MegaCryptoPolis3D è uno strategico stile SimCity in cui ogni oggetto è un NFT acquistabile con cryptomoneta. Per iniziare a giocare bisogna acquistare del terreno con cryptomoneta e iniziare a costruirci sopra la propria attività. Si può guadagnare vendendo spazi pubblicitari, facendo pagare le tasse agli altri giocatori o affittando beni.
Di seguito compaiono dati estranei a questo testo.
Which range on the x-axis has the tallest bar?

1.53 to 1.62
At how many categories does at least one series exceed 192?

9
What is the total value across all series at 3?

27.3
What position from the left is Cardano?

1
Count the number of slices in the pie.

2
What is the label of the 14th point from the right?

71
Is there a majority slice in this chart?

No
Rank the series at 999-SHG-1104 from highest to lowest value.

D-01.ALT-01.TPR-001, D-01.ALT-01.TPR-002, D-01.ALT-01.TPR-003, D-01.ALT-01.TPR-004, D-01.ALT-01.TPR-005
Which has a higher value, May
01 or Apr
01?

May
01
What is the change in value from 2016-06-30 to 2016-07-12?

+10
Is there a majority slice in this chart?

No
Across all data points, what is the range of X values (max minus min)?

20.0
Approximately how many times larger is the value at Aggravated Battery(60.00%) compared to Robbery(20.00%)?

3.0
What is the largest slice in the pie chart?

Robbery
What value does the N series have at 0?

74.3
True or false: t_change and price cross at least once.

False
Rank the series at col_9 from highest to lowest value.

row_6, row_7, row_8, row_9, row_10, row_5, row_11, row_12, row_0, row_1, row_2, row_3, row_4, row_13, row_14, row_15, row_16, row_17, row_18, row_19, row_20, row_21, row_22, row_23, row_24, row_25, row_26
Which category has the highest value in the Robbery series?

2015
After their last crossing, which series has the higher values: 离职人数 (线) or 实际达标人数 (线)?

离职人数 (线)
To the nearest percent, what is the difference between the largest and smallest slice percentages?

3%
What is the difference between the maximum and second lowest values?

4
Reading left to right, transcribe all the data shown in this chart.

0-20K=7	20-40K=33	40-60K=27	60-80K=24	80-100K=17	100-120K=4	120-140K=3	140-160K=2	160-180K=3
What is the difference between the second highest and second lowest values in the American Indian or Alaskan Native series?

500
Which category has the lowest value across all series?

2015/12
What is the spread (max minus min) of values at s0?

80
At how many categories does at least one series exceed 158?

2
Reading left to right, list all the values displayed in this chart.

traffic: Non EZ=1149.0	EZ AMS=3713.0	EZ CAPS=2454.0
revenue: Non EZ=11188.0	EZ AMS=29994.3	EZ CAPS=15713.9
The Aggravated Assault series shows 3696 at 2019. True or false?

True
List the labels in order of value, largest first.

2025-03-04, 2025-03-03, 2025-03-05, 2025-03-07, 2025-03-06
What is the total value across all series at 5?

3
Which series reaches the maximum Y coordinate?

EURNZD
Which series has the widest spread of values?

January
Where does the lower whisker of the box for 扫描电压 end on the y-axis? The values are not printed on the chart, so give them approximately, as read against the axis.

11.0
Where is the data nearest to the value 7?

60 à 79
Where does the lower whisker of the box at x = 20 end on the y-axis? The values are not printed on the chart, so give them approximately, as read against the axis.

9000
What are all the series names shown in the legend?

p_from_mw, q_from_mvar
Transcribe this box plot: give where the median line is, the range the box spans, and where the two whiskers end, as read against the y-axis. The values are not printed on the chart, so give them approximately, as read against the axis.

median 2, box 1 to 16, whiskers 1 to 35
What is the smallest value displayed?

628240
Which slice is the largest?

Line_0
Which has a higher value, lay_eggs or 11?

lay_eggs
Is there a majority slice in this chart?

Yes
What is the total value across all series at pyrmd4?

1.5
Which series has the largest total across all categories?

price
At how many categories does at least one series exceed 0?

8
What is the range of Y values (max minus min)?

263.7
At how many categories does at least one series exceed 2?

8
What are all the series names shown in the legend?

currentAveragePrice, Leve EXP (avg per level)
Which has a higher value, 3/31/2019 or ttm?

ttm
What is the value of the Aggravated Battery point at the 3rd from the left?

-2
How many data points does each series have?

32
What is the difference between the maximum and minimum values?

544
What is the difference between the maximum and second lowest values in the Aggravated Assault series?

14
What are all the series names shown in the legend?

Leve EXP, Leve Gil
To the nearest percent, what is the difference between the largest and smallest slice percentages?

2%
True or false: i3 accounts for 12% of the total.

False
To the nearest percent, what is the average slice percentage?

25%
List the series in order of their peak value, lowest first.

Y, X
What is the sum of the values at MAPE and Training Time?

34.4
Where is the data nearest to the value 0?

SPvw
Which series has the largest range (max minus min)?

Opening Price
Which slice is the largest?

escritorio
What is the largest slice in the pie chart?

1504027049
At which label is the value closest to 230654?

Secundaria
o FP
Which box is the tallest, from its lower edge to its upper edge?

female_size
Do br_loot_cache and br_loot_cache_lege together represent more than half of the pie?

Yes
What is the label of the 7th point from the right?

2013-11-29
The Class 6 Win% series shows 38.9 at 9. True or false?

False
The Six Dragons, infine, è un gioco di ruolo open world di media fattura in cui i giocatori passano il tempo a farmare materiali per creare oggetti unici da rivendere sul mercato interno. La ricerca di materiali sempre più rari e d'incantamenti per rendere unici gli oggetti è il movente fondamentale per la progressione.
Conclusioni
In questo momento il vero problema del modello play-to-earn è che i giochi sono mediamente molto brutti, le pratiche economiche sono opache con coinvolte misteriose entità finanziarie e la speculazione selvaggia. Si tratta sicuramente di un universo fatto di tanti soldi da investire per iniziare a giocare, di codifiche diverse per questo e quello, di tool per tenere sotto controllo il mercato, di comunità ossessionate dalla compravendita degli oggetti di gioco che sembrano più gruppi di broker che di giocatori e di prezzi assurdi per beni senza valore, ma di videoludicamente interessante non abbiamo visto assolutamente nulla.
In tutto questo scavare non abbiamo trovato un singolo, nuovo concetto di gioco da riportare. Anzi, sembra che questo neonato mercato viva proprio del prosciugamento delle dinamiche ludiche, che vengono trasformate in una mera forma di lavoro che chiunque deve poter svolgere.
Detto questo, sperare che gli NFT non entrino nell'industria è una mera utopia, perché attualmente fanno davvero gola a molti. Confidare nella coscienza dei videogiocatori è altrettanto inutile, perché naturalmente, sono attirati dal miraggio di guadagnare giocando. Solo il tempo ci dirà come è andata o se tra qualche anno staremo qui a raccontarci di come un giocatore abbia passato mille ore in un gioco ripetendo una singola azione per ottenere un oggetto raro che nel frattempo aveva perso completamente di valore.